La confiance, et c’est l’essentiel, vient du fait que certaines fonctions internes, de gestion de la chaîne d’approvisionnement et de production peuvent réellement être simplifiées par l’IA. Cette technologie est perçue avec optimisme car, un peu comme un nouveau média, à l’instar d’Instagram ou d’Internet dans le passé (qui ont aussi connu une bulle catastrophique, celle des dot-com), elle pourra changer à jamais la gestion des grands empires et des petits projets. Il faudra évidemment résoudre d’abord le problème environnemental et des ressources, mais il ne semble pas que l’IA nous conduira vers une mode moins humaine ou moins intéressante que celle que nous connaissons. Pour cela, les responsables sont les hommes d’affaires.
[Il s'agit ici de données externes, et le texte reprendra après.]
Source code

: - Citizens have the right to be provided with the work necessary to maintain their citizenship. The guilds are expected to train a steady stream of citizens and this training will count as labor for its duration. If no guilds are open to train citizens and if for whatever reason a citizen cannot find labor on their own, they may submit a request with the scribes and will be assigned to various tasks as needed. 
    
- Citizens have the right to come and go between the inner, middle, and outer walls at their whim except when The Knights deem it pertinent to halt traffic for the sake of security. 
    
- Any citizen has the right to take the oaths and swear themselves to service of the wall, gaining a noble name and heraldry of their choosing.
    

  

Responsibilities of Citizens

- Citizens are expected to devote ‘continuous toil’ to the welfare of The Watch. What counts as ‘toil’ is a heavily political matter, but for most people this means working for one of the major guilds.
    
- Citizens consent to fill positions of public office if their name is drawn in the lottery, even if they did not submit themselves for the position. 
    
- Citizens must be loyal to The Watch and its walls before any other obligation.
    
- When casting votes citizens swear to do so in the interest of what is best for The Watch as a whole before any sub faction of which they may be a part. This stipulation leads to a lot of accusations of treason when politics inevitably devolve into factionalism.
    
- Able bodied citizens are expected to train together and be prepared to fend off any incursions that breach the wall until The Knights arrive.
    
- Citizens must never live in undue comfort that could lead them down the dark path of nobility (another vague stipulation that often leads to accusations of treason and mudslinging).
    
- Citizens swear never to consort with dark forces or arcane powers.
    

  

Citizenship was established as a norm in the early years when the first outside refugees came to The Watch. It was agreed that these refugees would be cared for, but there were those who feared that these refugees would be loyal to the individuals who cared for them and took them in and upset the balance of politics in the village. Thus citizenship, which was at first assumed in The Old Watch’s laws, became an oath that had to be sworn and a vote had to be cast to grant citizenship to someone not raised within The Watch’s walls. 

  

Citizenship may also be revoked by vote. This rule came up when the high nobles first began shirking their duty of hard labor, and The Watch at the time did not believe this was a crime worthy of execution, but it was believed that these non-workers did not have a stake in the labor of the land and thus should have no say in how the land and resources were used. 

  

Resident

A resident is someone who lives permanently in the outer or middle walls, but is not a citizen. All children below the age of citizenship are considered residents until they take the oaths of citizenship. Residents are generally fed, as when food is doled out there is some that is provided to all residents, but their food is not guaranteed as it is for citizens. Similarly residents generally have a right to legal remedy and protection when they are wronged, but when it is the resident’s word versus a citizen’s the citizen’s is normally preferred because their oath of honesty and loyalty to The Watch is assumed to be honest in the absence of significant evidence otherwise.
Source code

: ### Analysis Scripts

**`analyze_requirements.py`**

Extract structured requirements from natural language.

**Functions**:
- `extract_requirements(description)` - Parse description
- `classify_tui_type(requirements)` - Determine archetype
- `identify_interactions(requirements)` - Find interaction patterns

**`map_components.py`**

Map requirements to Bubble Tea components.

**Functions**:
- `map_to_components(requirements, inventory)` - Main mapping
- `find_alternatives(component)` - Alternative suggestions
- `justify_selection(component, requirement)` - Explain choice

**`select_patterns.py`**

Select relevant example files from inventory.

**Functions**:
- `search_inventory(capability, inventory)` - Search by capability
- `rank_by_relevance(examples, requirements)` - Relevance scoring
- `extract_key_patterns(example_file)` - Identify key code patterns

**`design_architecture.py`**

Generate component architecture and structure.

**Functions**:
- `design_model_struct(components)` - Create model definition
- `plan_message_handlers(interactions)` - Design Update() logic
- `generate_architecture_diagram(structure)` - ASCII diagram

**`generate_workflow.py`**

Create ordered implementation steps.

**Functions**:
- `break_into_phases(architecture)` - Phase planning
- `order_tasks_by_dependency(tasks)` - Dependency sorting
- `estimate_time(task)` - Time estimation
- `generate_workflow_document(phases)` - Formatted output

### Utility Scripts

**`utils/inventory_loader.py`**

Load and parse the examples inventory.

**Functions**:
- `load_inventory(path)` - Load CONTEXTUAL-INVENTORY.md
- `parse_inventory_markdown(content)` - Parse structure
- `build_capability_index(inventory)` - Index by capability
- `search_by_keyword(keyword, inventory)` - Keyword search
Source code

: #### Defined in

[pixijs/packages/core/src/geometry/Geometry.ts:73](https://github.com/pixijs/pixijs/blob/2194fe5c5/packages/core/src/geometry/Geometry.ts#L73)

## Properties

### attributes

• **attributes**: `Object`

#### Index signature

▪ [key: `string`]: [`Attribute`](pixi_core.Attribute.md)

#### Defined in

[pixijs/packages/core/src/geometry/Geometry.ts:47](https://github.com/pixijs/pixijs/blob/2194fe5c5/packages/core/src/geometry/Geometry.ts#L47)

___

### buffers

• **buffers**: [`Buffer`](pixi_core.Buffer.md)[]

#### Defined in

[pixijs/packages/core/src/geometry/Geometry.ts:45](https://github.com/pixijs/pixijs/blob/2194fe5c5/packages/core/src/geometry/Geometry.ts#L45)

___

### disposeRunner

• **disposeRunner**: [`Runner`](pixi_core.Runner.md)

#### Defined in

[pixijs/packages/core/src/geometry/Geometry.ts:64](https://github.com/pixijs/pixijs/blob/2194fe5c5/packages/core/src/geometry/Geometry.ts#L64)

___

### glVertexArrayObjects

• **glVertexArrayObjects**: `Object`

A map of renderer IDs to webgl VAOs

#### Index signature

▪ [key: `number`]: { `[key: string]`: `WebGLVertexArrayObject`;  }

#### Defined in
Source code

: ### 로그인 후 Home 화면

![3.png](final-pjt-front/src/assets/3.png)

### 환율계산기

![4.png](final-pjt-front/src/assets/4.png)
Après tout, le destin entraîne ceux qui ne le suivent pas.
Takeaways
- En 2025, l’IA est entrée dans nos vies, créant d’énormes potentialités pour le quotidien tout en générant des inquiétudes sur un marché du travail fragile, surtout dans la mode frappée par une crise sévère avec licenciements et nouvelle mentalité d’efficacité.
- La bulle spéculative de l’IA est apparue comme une hausse irrationnelle des prix due à l’enthousiasme collectif, suivie d’un effondrement, alors que l’IA n’a pas apporté les profits escomptés.
- Les fabricants de puces et les entreprises tech ont investi les uns dans les autres gonflant les prix ; OpenAI n’a jamais été rentable, a brûlé 12 milliards entre juillet et novembre 2025 et reste déficitaire depuis 2022, les coûts de serveurs et de recherche dépassant les gains.
- Microsoft a injecté des milliards dans OpenAI pour une croissance rapide, OpenAI a acheté des puces Nvidia qui ont été réinvesties dans des startups comme CoreWeave, créant un cercle qui a gonflé les valeurs (Nvidia à 4,5 trillions, OpenAI à 500 milliards) sans profits, basé sur des années d’avance en IA.
- La demande pour Nvidia a été artificielle pour l’écosystème circulaire ; une récession ou guerre commerciale a fait s’effondrer la bulle sous 1,5 trillion de dettes dans trois ans (Morgan Stanley), avec Barclays abaissant la note d’Oracle (dette 111,62 milliards, ratio dette/fonds propres 5:1) et Altman incapable d’expliquer 1,4 trillion de coûts computing.
- Michael Burry a parié contre Nvidia et Palantir avec 9,2 millions d’options put pour 240 millions de gains (retour 2600 %), puis a fermé le fonds en le désenregistrant comme en 2008, le qualifiant de « protocole Cassandra ».
- Le marché de l’IA dans la mode a atteint 1,75 milliard en 2025 (croissance 39,2 %, The Business Research Company), avec McKinsey signalant que 50 % des dirigeants sont favorables à l’IA générative pour les produits innovants, en priorisant marketing, design et logistique.
- 82 % des consommateurs souhaitent l’IA pour un shopping plus rapide ; un groupe comme LVMH utilise l’IA pour des données unifiées et recommandations, Moncler pour vidéos 3D (+49 % engagement) et Swarovski pour portails génératifs, simplifiant bureaucratie et supply chain sans remplacer la créativité, offrant aux petites marques plus de temps pour l’engagement émotionnel.
- Bezos a qualifié la bulle IA d’« industrielle » et potentiellement positive : éclatée, elle a laissé des gagnants avec des infrastructures durables intégrées dans la vie, y compris la mode.
- Prudence et confiance ont guidé le secteur : l’IA a simplifié certaines fonctions internes comme la supply chain, mais les prédictions sur des profits de centaines de milliards se sont révélées optimistes ; elle a d’abord nécessité de résoudre l’impact environnemental, laissant la responsabilité humaine aux hommes d’affaires.